Jeder weiß, dass aus christlicher Sicht, Satan der Gegenspieler Gottes ist. Nur wird vergessen, dass es eine Zeit vor der christlichen Kirche gab. Wortgeschichtlich stammt das Wort Satan von Shaitan ab; und Shaitan von Seth. Seth ist uns aus der ägyptischen Mythologie ein Begriff.
Seth war der Bruder von Osiris, er ermordete ihn, was ihm das Adjektiv ´böse´ eingebracht hat. Man darf aber nicht vergessen, dass er immer noch ein Gott war, der in Ägypten sehr verehrt wurde. Er hat zwar seinen Bruder Osiris getötet, aber dadurch wurde Osiris zum Herrscher der Unterwelt und spendete somit denen Trost, die kurz vor ihrem Übergang zu dieser Unterwelt standen. Die Tat von Seth war also ´böse´, seine Auswirkung aber nicht unbedingt. Wie in nahezu jeder Mythologie gibt es auch in der ägyptischen nicht nur gut oder böse, schwarz oder weiß, sondern gut und böse, schwarz und weiß. Das ist für uns schwer nachzuvollziehen, da wir eher christlich geprägt sind und nicht heidnisch wie unsere Vorfahren. In jeder Naturreligion finden wir viele Götter. Aber keiner dieser Götter ist nur gut oder nur böse, sondern jeder Gott kann beides sein.
(vgl. Roskoff 2001.Band1. S. 65 ff).
Shaitan ist eine arabische Gottheit. Die Araber, welche im Mittelalter eine neue Kultur und Herrschaft gründeten, nachdem die großen Reiche ihrer Stammesverwandten längst vom Schauplatz der Geschichte abgetreten waren, werden schon im höchsten Altertum bemerkbar.
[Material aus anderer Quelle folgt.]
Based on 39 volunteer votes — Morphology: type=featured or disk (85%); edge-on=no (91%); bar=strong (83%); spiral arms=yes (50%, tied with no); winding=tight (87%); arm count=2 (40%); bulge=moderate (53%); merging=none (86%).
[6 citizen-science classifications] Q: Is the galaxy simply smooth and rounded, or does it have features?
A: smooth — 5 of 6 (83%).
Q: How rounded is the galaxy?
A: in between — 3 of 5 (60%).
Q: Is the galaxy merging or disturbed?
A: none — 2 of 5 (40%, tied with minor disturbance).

Obwohl von der Religion der alten Araber zu wenig bekannt ist, um eine genaue Gesamtvorstellung zu bieten, so ist die Annahme des Dualismus guter und böser Wesen in derselben sichergestellt durch den alten Glauben an die Dschinnen, d.h. Dämonen, den Mohamed bei seinem Volk vorfand, in den Islam aufnahm und durch den Koran bekräftigte. Shaitan als Gottheit, wovon es übrigens mehrere gibt, dann Shaitin genannt, lehrte die Menschen Zauberei und Verführung. Shaitin sind nicht wie im Christentum gefallene Engel, sondern Söhne von Dschinns, welche, wie die christlichen Engel, auch höhere Wesen sind.
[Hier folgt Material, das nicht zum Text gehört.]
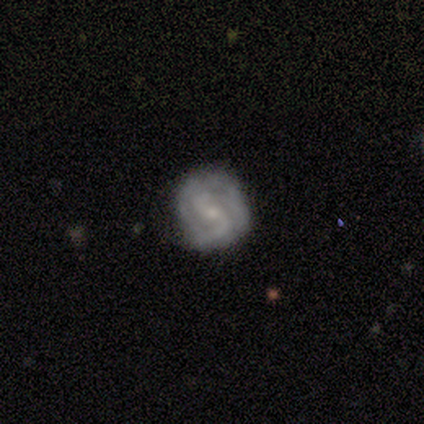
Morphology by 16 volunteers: Smooth or featured?
  - featured or disk: 69% *
  - smooth: 31%
  - star or artifact: 0%
Edge-on disk?
  - no: 100% *
  - yes: 0%
Bar?
  - weak: 45% *
  - strong: 27%
  - no: 27%
Spiral arms?
  - yes: 100% *
  - no: 0%
Spiral winding?
  - tight: 45% *
  - medium: 36%
  - loose: 18%
Spiral arm count?
  - 2: 73% *
  - can't tell: 18%
  - 3: 9%
  - 1: 0%
  - 4: 0%
  - more than 4: 0%
Bulge size?
  - small: 73% *
  - moderate: 27%
  - dominant: 0%
  - large: 0%
  - none: 0%
Merging?
  - none: 69% *
  - minor disturbance: 19%
  - major disturbance: 12%
  - merger: 0%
Das Judentum übernahm diese arabische Vorstellung von Dämonen, benannte sie um in gefallene Engel und setzte für Shaitan den hebräischen Begriff Satan ein, was übersetzt ´der Widersacher´ bedeutet.
(vgl. Roskoff 2001. S. 82 ff)
"Die Bedeutung des Wortes Satan ist ´Gegner´ oder ´Widersacher´ oder ´Ankläger´. Das englische Wort ´devil ´ stammt vom indischen Wort ´Devi´ ab und heißt soviel wie ´Gott´.
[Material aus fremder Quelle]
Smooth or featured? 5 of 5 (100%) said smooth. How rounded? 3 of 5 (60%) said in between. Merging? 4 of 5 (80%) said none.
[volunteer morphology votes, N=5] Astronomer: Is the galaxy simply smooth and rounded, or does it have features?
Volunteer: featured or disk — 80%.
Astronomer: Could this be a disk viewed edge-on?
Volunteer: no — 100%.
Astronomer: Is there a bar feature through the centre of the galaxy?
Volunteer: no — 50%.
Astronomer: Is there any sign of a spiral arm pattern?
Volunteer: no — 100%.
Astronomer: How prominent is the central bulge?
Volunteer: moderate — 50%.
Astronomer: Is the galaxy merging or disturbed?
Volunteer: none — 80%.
Satan bedeutet Widerstand gegen alle Religionen, die den Menschen frustrieren und wegen seiner natürlichen Instinkte verurteilen. Ihm wurde nur deshalb die Rolle des Bösen zugeteilt, weil er die fleischlichen, weltlichen und profanen Aspekte des Lebens verkörpert. Satan, der Oberteufel der westlichen Welt, war anfangs ein Engel, dessen Aufgabe es war, menschliche Straftaten Gott vorzutragen. Erst im 14. Jahrhundert wurde er als eine böse Gottheit dargestellt, die halb Mensch und halb Tier war, mit bocksartigen Hörnern und Hufen. Bevor das Christentum ihm den Namen Satan, Luzifer etc. gab, wurde die fleischliche Seite des Menschen von einem Gott beherrscht, der von den Griechen Dionysos(1) oder Pan(2) genannt wurde und als Satyr(3) oder Faun(4) dargestellt wurde. Pan war ursprünglich der ´nette Kerl´ und symbolisierte Fruchtbarkeit und Befruchtung.
Immer wenn ein Land eine neue Regierung bekommt, werden aus den Helden der Vergangenheit die Schurken der Gegenwart. Ebenso ist es mit der Religion. Die ersten Christen glaubten, dass die Götter der Heiden Teufel waren und es war schwarze Magie, sich ihrer zu bedienen. Wundersame himmlische Ereignisse nannten sie weiße Magie, das war der einzige Unterschied zwischen den beiden.